On Tue, 2021-06-08 at 12:52 -0400, Tom Lane wrote:
> Yeah.  If there are actually use-cases for knowing both things, then
> we ought to record both.  However, it's not real clear to me why
> LSN would be interesting.

Let me expand on my use case: in a sharded environment, how do you
figure out if you need to repopulate an UNLOGGED table? For a single
node, there's not much risk, because you either have the data or you
don't. But in a sharded environment, if one node crashes, you might end
up with some shards empty and others populated, and that's
inconsistent.

If Postgres provides a way to figure out when the last crash happened,
then that would give the sharding solution the basic information it
needs to figure out if it needs to clear and repopulate the entire
unlogged table (i.e. all its shards on all nodes).

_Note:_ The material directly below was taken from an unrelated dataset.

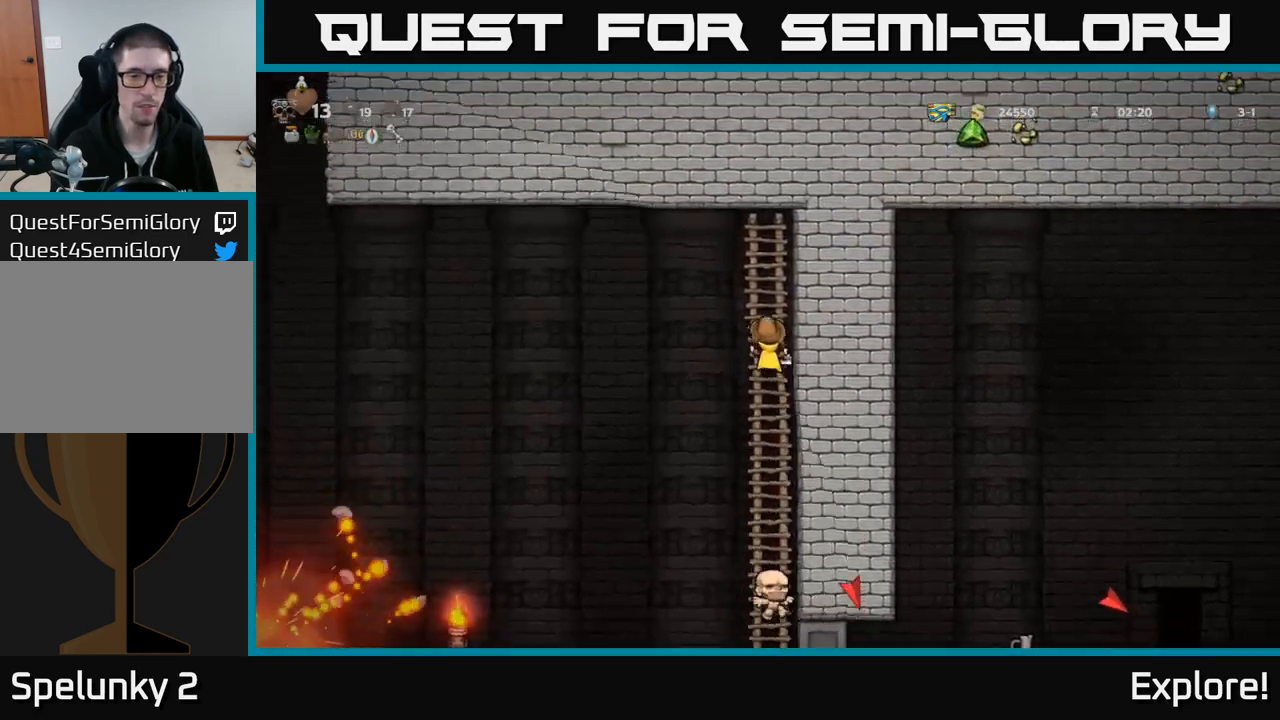
{"buttons": [], "right_stick": "center", "events": []}
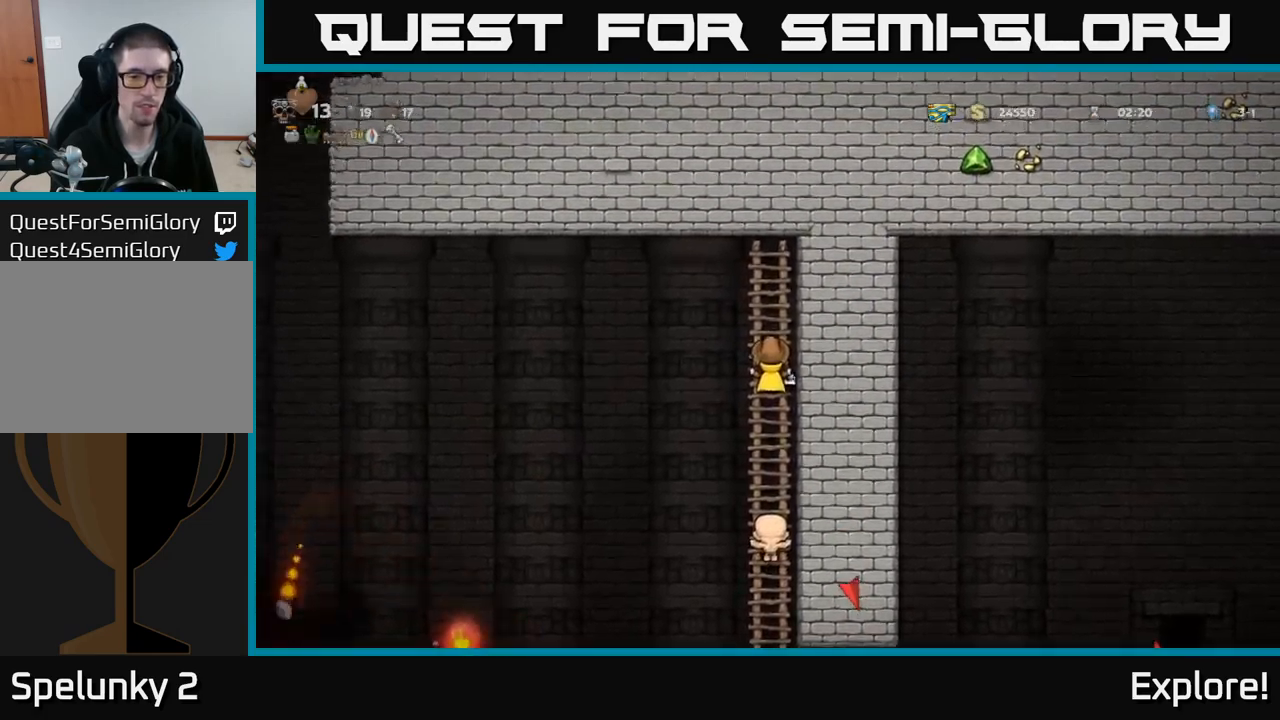
{"buttons": [], "right_stick": "center", "events": []}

Clearly, the sharding solution would need to do some tracking of its
own, like recording when the last TRUNCATE happened, to figure out what
to do. For that tracking, I think using the LSN makes more sense than a
timestamp.

> (If there is a reason to log LSN, maybe the argument is different
> for that?  Although I'd think that looking at the last checkpoint
> REDO location is sufficient for figuring out where the current
> crash recovery attempt started.)

I came to a similar conclusion for my use case: tracking the LSN at the
end of the recovery makes more sense.

I attached a patch to track last recovery LSN, time, and total count.
But there are a few issues:

1. Do we want a way to reset the counter? If so, should it be done with
pg_resetwal or a superuser SQL function?

2. It would be helpful to also know the last time a promotion happened,
for the same reason (e.g. a failover of a single node leading to an
unlogged table with some empty shards and some populated ones). Should
also store the last promotion LSN and time as well? Does "promotion
count" make sense, and should we track that, too?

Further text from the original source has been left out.